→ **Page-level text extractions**
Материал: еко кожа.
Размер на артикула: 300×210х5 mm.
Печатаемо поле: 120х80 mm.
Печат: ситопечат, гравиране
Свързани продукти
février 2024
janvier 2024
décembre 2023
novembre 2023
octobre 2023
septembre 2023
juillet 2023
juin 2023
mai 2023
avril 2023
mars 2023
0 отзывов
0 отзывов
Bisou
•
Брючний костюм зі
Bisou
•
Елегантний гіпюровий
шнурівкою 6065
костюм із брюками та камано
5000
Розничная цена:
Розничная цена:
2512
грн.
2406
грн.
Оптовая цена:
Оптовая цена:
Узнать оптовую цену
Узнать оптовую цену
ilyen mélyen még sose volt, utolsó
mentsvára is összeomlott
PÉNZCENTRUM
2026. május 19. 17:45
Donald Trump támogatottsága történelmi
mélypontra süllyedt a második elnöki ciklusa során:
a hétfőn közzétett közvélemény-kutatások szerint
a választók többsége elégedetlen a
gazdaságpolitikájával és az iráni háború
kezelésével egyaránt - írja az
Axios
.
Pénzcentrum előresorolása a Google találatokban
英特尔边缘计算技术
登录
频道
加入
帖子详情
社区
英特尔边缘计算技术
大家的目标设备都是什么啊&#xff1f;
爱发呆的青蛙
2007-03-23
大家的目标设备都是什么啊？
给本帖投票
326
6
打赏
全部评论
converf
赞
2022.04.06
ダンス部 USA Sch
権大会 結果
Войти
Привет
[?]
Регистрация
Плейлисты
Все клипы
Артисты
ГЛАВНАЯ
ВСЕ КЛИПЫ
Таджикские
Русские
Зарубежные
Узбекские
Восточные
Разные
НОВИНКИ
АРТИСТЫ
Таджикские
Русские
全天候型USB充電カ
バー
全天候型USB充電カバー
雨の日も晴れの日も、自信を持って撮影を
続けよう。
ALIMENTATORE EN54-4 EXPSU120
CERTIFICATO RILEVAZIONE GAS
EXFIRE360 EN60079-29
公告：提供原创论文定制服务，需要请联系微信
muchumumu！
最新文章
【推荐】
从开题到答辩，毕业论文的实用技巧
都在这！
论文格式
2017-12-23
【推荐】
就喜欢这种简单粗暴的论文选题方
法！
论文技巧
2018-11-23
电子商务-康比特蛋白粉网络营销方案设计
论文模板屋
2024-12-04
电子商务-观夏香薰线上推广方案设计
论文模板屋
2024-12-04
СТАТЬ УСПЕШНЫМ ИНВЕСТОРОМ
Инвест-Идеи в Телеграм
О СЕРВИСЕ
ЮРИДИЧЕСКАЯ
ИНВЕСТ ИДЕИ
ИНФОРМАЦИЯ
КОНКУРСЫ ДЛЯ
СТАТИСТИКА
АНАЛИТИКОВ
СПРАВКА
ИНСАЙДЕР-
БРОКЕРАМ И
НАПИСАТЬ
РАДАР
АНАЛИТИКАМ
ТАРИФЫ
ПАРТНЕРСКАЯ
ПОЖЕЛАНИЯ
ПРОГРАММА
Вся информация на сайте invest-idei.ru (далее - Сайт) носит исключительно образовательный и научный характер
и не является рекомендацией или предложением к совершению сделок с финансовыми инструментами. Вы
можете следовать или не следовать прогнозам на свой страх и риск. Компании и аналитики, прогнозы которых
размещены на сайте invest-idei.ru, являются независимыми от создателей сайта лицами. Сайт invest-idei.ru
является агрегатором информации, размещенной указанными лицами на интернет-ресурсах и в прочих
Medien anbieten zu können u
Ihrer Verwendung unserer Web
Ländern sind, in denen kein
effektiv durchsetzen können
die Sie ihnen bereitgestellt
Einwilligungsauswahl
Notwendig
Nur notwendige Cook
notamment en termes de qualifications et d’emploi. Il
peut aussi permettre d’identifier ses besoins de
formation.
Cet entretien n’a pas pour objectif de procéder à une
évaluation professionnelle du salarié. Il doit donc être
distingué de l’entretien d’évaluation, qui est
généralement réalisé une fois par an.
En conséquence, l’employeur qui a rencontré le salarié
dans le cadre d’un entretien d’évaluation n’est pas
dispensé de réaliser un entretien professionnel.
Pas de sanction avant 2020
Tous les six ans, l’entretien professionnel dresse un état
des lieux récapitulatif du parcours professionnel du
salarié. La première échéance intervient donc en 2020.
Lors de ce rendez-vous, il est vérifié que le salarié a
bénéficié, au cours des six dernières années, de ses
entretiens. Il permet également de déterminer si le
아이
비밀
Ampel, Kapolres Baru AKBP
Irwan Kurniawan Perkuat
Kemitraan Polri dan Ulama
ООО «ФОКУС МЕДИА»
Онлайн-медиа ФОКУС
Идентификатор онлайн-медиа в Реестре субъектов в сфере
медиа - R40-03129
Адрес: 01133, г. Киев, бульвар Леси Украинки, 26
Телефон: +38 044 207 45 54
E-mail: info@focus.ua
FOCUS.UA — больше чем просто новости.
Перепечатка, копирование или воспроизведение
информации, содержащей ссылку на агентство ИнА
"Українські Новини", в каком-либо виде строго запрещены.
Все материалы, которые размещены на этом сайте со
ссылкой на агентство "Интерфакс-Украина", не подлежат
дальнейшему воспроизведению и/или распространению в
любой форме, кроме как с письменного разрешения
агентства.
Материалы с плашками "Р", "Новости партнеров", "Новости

→ **Written task**
Across all the records above, find each line with "invest" in it and copy it.

→ **Solution to the problem**
Вся информация на сайте invest-idei.ru (далее - Сайт) носит исключительно образовательный и научный характер
размещены на сайте invest-idei.ru, являются независимыми от создателей сайта лицами. Сайт invest-idei.ru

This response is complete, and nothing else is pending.